Editor’s Note: Best Horse Practices Summit presenter Katrin Silva grew up riding dressage in Germany before moving to the United States at age 19 to learn to ride Western. She’s been riding both disciplines for the last 20 years and is a regular guest columnist for Cayuse Communications. The author of Dressage for All of Us: How to Help Any Horse Become a Happier, More Responsive Riding Partner lives in New Mexico where she works with dressage and Western clients. Visit her blog here.
Katrin writes:
I’ve always been proud of being a hard worker. For decades, I thought working more was always better than working less. I did not question the wisdom of this statement. Putting in longer hours and riding more horse than other trainers has always been my superpower. I told myself:: “I may not have as much natural talent or outside support as other trainers. I have no control over that. But I can control how much I work, so I will work as much as possible.”
There was a time when I rode 10-12 horses a day, sometimes seven days a week. I neglected all other parts of my life – friendships, relationships, a healthy diet, simple pleasures. I did not take enough time to enjoy or notice all the moments of beauty and kindness that add up to a good day:
- the smell of coffee
- the caress of a horse’s whiskers against my hand
- the sound of horses munching their hay
- the sun setting in a blaze of red and purple behind the barn
I worked so much that days blurred together into a long assembly line of riding one horse after the other.

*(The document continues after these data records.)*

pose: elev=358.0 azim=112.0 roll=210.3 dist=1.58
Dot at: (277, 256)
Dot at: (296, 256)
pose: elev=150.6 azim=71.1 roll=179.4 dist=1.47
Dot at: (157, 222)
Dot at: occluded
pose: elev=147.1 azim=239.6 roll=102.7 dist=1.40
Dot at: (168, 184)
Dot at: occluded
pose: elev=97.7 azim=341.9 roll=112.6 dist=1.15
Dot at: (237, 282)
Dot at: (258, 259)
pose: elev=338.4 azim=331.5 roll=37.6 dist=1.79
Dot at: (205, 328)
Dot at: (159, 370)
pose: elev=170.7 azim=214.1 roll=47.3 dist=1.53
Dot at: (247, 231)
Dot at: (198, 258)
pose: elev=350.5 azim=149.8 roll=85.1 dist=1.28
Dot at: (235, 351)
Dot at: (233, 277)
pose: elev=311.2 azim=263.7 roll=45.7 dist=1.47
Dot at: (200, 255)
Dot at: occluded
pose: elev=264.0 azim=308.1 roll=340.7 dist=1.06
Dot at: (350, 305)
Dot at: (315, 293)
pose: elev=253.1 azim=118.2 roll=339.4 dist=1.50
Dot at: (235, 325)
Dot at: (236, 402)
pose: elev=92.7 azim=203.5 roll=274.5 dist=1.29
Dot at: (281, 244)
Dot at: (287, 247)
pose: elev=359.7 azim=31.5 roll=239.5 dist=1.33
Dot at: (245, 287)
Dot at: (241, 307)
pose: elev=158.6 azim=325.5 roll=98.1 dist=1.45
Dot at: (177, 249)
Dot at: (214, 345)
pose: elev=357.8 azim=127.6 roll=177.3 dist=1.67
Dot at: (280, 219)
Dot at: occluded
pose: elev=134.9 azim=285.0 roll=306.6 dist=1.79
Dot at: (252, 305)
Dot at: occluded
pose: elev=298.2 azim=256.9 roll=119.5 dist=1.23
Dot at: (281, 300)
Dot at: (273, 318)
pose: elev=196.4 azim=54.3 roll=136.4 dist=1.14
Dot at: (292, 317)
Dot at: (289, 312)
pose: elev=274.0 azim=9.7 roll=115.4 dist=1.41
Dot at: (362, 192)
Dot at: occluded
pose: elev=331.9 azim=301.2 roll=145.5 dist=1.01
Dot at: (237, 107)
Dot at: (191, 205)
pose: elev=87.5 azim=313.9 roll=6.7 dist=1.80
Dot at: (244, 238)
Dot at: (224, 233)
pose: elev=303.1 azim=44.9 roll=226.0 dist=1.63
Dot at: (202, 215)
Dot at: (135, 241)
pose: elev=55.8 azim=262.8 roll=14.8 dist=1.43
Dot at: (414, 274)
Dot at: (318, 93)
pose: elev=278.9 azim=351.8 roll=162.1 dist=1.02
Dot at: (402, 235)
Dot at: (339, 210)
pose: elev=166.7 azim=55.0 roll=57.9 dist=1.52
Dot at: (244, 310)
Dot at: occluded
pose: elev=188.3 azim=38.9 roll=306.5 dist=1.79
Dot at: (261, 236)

Ten years ago, I burned out. My mind overloaded. My body demanded rest. I ended up walking away from horses completely, but soon recognized that I could not live without them. I need horses like a plant needs sunlight and water, so I started redefining and rebuilding my training business, with a better understanding of what I was trying to accomplish through my work, and why. I resolved to put the horses’ needs first from now on, instead of their owners’ demands, or my own self-imposed mandates.
Listening to my horses has made me think about finding a more sensible, more sustainable work ethic. Horses thrive on consistency, true. Riding a horse for eight hours on a Saturday and then letting him stand around for two weeks does not build the right muscles over his topline, or a good partnership. Consistent work can mean a flexible, varied kind of consistent, not a rigid, demanding schedule.
I’ve learned, too, that it’s essential to end every ride on a high note.There comes a point of diminishing returns in a training session, when I know I will undo progress if I keep going. In other words, if I want my horses to learn, I always want to quit before the horse quits on me. So, sessions might end sooner than I planned.
When I’m working with a horse, I try to find the magic zone between too much and not enough, the zone where physical and mental fitness builds, the zone where their minds and bodies are actively engaged, but not stressed to their limits.
When a horse starts every ride with curious, happy energy, I know I’ve found this sweet spot. I’m overdoing it when horses become cranky or dull, when their backs get sore, when their tails start swishing.
It’s hard to apply the wisdom our horses teach us, in this case about balance, to our own lives. I still work a lot. All good horse trainers work a lot. There seems to be no way around that. And the notion of wet saddle pads from consistent work remains a great standard. But our horses also teach us that more is not always better:
— Mindless drilling of the same movement leads nowhere.
— Monotony is poison to a happy spirit.
— Easy days need to follow hard days.
— Pushing through fatigue leads to injury and stagnation
I love my work, which makes it easy to lose sight of my own magic zone. Though I still put in long hours, I am trying to do it in a sustainable way, with regular days off and a less rigid schedule. The concept of self-care sounds like self-indulgence, to me. But I know it’s not. My new goal is to treat myself more like I treat the horses. More is not always better. It’s an ambitious goal for this workaholic, but I have to get there if I want to still love my work 10 years from now.